Since its launch in 2005, as a small-scale demonstration of modern methods of construction (MMC), the Park has welcomed more than 100,000 visitors on its guided tours of the facilities. A tour includes self-guided audio of the Park and testing facilities, and group bookings can be arranged. BRE also run technical tours which are led by an expert guide.
Whether you are a professional, student or just an interested member of the public, the facilities are well-worth taking the time to explore as a means of gaining an understanding of the pioneering and vital work that BRE do.
BRE officially opened a brand-new acoustics laboratory in time for the anniversary celebrations – a state-of-the-art test facility for assessing the ability of products, such as floor or wall panels, to prevent the transmission of sound between rooms. It also contains a plug panel system for the less labour-intensive testing of smaller products such as doors and windows.
This is in addition to another brand new anechoic chamber, a completely silent and echo-free sound testing space used for a range of acoustic tests, such as assessment of the performance of fire alarm sounders.
 Structural test hall
 Burn Hall
A unique Xylarium displaying 30,000 timber specimens.
But it’s not only the demonstration buildings that provoke interest; the landscaping has been carefully designed to feature a variety of SUDS products, green roofs, a swale, permeable blocks, resin paving systems and biodiversity innovations.

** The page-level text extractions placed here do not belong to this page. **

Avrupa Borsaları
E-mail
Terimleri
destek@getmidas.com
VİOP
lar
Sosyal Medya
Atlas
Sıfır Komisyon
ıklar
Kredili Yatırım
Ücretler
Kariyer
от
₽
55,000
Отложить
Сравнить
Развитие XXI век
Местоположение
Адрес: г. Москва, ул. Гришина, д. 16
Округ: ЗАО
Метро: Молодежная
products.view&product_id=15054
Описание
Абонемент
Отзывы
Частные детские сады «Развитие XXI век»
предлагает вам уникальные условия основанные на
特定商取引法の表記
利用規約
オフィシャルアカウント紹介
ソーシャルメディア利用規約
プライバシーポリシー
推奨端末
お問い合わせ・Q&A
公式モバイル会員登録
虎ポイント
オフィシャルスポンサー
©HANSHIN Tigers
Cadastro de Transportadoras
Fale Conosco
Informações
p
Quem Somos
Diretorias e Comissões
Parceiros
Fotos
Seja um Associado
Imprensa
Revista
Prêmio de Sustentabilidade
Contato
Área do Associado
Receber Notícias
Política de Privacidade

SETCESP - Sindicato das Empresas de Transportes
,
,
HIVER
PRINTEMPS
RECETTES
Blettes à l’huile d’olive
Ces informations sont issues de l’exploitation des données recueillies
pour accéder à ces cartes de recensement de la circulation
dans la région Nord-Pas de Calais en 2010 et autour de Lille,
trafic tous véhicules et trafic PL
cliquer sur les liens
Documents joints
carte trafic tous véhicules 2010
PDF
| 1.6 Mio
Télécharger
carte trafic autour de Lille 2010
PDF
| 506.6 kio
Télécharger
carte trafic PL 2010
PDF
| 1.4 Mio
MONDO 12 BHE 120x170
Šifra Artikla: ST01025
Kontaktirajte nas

History buffs may also be excited by the Park’s scale model of the Mohne Dam which was built in secret in late-1940 and used in the very initial experiments that led Barnes Wallis to develop the Dambusters’ famous bouncing bomb.
Some of the buildings that can be explored as part of a tour include:
This was the winner of the Mail on Sunday’s 2007 Home for the Future design competition. Created with urban living in mind, it was the first home by a mainstream housebuilder designed to Level 6 of the Code for Sustainable Homes.
 Hanson EcoHouse
This house aims to demonstrate the practicality and affordability of whole life sustainability for modern housing. It was built in 2009 by the National Non-Food Crops Centre (NNFCC) with renewable low carbon materials such as wool and hemp.
 Sigma Home
Comprising two units, one complete and one left unfinished to reveal its innovative features, the Sigma Home was the first house in the UK designed to Level 5 of the Code for Sustainable Homes. A local family occupancy tested it for two weeks each season over the course of a year, with the findings used for future home designs from the Stewart Milne Group.